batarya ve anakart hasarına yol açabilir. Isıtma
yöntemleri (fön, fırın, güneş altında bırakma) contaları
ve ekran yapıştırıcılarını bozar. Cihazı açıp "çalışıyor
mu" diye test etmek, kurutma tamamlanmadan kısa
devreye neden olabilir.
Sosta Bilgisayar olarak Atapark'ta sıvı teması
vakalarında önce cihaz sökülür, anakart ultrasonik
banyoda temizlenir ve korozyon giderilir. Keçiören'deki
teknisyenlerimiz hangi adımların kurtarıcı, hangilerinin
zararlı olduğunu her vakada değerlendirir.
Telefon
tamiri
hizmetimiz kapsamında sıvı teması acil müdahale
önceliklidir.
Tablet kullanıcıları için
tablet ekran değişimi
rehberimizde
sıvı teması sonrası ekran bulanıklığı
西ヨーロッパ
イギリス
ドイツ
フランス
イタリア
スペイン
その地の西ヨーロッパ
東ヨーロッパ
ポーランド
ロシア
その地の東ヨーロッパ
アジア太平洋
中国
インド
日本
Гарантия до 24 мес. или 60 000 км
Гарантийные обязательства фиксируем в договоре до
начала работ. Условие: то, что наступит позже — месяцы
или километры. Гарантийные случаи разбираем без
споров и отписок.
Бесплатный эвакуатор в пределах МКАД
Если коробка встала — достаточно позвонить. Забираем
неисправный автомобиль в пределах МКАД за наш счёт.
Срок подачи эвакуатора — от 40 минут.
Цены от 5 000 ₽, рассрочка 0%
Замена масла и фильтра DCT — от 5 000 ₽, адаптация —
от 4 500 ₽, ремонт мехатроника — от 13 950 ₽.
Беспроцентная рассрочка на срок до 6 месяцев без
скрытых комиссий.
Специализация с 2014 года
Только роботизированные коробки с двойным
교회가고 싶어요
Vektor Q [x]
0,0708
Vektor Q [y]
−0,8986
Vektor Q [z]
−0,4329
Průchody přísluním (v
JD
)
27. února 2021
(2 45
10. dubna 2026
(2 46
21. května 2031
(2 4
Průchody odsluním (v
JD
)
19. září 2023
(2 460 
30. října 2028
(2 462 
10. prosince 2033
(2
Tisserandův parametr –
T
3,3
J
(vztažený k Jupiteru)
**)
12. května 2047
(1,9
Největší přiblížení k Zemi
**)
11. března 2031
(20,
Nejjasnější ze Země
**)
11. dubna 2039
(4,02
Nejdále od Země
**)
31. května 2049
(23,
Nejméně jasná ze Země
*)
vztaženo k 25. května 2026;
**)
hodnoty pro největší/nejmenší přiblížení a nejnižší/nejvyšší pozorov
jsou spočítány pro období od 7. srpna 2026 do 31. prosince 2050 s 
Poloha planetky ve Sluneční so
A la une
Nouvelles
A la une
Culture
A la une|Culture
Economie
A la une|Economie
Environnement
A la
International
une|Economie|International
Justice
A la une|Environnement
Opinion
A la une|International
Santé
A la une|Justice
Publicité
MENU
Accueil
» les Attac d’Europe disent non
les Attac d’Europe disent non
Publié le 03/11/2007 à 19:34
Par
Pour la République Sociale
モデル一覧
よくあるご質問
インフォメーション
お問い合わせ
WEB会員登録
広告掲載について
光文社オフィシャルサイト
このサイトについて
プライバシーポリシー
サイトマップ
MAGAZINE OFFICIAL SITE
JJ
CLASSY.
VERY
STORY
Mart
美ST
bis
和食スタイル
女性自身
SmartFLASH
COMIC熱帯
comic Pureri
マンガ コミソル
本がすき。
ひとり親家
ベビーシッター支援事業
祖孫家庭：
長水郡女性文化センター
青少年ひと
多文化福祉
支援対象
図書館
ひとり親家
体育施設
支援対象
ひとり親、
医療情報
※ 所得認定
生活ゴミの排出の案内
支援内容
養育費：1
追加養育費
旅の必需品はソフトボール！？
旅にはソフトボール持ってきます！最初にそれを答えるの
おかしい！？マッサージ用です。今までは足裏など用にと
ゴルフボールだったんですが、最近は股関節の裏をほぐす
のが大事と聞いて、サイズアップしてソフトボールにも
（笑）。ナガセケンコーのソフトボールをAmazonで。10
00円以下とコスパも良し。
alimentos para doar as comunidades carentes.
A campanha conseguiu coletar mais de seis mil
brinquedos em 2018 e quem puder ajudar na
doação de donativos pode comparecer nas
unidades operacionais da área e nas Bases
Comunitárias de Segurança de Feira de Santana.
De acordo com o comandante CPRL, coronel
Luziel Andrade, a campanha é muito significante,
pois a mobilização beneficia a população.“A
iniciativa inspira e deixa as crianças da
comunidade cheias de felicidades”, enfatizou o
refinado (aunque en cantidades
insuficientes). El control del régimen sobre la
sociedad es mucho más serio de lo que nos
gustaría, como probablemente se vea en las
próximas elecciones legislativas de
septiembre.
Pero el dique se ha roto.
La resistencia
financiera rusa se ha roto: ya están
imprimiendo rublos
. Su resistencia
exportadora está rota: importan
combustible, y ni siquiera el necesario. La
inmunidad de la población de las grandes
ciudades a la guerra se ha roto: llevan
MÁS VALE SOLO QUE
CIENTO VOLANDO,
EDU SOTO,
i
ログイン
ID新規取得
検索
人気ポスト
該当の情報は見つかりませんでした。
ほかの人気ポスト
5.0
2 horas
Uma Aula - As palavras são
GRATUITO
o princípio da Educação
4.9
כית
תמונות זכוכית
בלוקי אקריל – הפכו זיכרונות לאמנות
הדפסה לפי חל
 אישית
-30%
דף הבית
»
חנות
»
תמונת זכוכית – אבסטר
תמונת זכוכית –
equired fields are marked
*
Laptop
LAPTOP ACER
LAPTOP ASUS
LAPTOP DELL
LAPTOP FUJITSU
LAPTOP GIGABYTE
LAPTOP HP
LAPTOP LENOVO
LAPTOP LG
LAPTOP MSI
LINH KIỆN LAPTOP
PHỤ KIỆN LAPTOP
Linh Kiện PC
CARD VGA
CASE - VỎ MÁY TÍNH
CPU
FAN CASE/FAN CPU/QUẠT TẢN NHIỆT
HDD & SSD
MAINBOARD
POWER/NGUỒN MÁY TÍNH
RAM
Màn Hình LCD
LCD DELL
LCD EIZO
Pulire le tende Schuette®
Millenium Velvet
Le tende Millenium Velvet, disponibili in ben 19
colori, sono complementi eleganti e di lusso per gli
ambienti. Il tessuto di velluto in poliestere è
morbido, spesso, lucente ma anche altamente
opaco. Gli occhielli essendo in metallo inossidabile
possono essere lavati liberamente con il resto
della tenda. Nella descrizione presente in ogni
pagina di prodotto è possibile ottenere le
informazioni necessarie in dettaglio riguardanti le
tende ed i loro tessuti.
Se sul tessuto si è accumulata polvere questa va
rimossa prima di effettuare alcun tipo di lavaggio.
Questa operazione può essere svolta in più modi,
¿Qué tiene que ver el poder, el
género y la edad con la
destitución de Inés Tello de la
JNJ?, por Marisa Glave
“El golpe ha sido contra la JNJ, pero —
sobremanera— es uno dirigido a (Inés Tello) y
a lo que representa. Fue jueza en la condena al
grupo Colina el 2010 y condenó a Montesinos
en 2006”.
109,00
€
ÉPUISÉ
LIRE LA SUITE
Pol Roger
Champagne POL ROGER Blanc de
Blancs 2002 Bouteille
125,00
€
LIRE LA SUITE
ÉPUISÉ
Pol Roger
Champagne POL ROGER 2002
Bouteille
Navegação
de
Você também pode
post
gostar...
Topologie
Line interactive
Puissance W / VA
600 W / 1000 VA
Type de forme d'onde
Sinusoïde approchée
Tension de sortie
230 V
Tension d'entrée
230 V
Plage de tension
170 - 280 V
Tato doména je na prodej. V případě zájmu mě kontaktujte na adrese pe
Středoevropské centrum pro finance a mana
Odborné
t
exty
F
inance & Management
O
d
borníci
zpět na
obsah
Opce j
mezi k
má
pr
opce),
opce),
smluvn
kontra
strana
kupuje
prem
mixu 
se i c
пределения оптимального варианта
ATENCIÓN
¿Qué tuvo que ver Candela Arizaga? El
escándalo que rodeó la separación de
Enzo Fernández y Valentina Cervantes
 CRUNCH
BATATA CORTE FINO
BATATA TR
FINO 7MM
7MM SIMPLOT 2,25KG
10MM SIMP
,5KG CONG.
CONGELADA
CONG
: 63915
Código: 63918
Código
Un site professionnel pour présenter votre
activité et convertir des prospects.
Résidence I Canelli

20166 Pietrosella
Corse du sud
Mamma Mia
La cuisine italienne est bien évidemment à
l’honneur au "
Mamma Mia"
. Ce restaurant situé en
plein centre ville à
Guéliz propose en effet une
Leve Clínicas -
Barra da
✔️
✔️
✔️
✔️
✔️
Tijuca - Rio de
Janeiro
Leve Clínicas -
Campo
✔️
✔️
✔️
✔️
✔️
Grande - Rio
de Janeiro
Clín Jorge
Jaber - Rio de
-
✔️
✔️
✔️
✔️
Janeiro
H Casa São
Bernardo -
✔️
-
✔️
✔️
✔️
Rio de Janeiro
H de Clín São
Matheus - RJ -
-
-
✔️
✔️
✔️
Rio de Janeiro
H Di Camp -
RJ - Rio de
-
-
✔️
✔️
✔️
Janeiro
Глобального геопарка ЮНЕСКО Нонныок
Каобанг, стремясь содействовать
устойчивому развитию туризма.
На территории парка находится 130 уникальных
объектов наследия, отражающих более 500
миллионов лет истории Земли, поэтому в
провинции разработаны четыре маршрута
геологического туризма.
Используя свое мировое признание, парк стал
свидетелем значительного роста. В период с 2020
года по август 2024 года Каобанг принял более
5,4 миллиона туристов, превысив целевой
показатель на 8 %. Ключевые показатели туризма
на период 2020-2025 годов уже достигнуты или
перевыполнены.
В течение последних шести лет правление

- - -

[THE TASK]:
Taking the entries above, print exactly the lines starting at the line with "21. května 2031" and ending at the line with "hodnoty pro největší/nejmenší", both included.

[EXERCISE RESPONSE]:
21. května 2031
(2 4
Průchody odsluním (v
JD
)
19. září 2023
(2 460 
30. října 2028
(2 462 
10. prosince 2033
(2
Tisserandův parametr –
T
3,3
J
(vztažený k Jupiteru)
**)
12. května 2047
(1,9
Největší přiblížení k Zemi
**)
11. března 2031
(20,
Nejjasnější ze Země
**)
11. dubna 2039
(4,02
Nejdále od Země
**)
31. května 2049
(23,
Nejméně jasná ze Země
*)
vztaženo k 25. května 2026;
**)
hodnoty pro největší/nejmenší přiblížení a nejnižší/nejvyšší pozorov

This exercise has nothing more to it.